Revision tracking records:

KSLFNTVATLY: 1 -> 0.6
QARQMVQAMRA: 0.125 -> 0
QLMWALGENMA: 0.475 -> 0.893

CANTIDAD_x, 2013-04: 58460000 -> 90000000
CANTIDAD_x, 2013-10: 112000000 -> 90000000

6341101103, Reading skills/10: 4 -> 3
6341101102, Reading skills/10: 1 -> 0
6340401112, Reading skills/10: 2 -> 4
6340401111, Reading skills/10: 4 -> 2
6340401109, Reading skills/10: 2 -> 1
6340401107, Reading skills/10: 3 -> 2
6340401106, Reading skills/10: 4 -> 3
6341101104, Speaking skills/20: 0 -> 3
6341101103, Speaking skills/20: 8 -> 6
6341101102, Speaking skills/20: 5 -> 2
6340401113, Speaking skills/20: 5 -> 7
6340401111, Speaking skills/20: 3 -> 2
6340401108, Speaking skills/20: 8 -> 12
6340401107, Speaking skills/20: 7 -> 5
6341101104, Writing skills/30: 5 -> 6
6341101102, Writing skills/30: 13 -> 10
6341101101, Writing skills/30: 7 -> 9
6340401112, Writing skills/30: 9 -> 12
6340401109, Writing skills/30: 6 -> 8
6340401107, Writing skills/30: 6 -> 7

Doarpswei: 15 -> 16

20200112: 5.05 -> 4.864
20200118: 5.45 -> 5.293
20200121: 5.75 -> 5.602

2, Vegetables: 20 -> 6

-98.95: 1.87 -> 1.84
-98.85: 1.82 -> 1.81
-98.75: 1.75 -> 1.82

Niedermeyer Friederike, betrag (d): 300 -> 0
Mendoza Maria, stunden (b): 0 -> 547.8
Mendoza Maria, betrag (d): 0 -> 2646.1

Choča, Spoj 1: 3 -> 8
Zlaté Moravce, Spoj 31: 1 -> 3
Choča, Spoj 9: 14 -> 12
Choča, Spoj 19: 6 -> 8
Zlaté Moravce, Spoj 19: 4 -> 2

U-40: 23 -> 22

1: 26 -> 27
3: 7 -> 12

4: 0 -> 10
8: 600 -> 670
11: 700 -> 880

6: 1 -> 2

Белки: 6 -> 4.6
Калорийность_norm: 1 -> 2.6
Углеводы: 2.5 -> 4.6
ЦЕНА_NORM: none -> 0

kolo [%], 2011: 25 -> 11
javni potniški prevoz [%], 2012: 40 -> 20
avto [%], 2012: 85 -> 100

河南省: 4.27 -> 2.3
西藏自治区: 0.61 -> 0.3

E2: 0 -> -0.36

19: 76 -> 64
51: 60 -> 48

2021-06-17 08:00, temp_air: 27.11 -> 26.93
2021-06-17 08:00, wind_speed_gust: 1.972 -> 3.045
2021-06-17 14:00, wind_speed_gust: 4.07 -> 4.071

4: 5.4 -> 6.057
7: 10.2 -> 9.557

Prompt:
The full set of records must be output again exactly.

Written response:
KSLFNTVATLY: 1 -> 0.6
QARQMVQAMRA: 0.125 -> 0
QLMWALGENMA: 0.475 -> 0.893

CANTIDAD_x, 2013-04: 58460000 -> 90000000
CANTIDAD_x, 2013-10: 112000000 -> 90000000

6341101103, Reading skills/10: 4 -> 3
6341101102, Reading skills/10: 1 -> 0
6340401112, Reading skills/10: 2 -> 4
6340401111, Reading skills/10: 4 -> 2
6340401109, Reading skills/10: 2 -> 1
6340401107, Reading skills/10: 3 -> 2
6340401106, Reading skills/10: 4 -> 3
6341101104, Speaking skills/20: 0 -> 3
6341101103, Speaking skills/20: 8 -> 6
6341101102, Speaking skills/20: 5 -> 2
6340401113, Speaking skills/20: 5 -> 7
6340401111, Speaking skills/20: 3 -> 2
6340401108, Speaking skills/20: 8 -> 12
6340401107, Speaking skills/20: 7 -> 5
6341101104, Writing skills/30: 5 -> 6
6341101102, Writing skills/30: 13 -> 10
6341101101, Writing skills/30: 7 -> 9
6340401112, Writing skills/30: 9 -> 12
6340401109, Writing skills/30: 6 -> 8
6340401107, Writing skills/30: 6 -> 7

Doarpswei: 15 -> 16

20200112: 5.05 -> 4.864
20200118: 5.45 -> 5.293
20200121: 5.75 -> 5.602

2, Vegetables: 20 -> 6

-98.95: 1.87 -> 1.84
-98.85: 1.82 -> 1.81
-98.75: 1.75 -> 1.82

Niedermeyer Friederike, betrag (d): 300 -> 0
Mendoza Maria, stunden (b): 0 -> 547.8
Mendoza Maria, betrag (d): 0 -> 2646.1

Choča, Spoj 1: 3 -> 8
Zlaté Moravce, Spoj 31: 1 -> 3
Choča, Spoj 9: 14 -> 12
Choča, Spoj 19: 6 -> 8
Zlaté Moravce, Spoj 19: 4 -> 2

U-40: 23 -> 22

1: 26 -> 27
3: 7 -> 12

4: 0 -> 10
8: 600 -> 670
11: 700 -> 880

6: 1 -> 2

Белки: 6 -> 4.6
Калорийность_norm: 1 -> 2.6
Углеводы: 2.5 -> 4.6
ЦЕНА_NORM: none -> 0

kolo [%], 2011: 25 -> 11
javni potniški prevoz [%], 2012: 40 -> 20
avto [%], 2012: 85 -> 100

河南省: 4.27 -> 2.3
西藏自治区: 0.61 -> 0.3

E2: 0 -> -0.36

19: 76 -> 64
51: 60 -> 48

2021-06-17 08:00, temp_air: 27.11 -> 26.93
2021-06-17 08:00, wind_speed_gust: 1.972 -> 3.045
2021-06-17 14:00, wind_speed_gust: 4.07 -> 4.071

4: 5.4 -> 6.057
7: 10.2 -> 9.557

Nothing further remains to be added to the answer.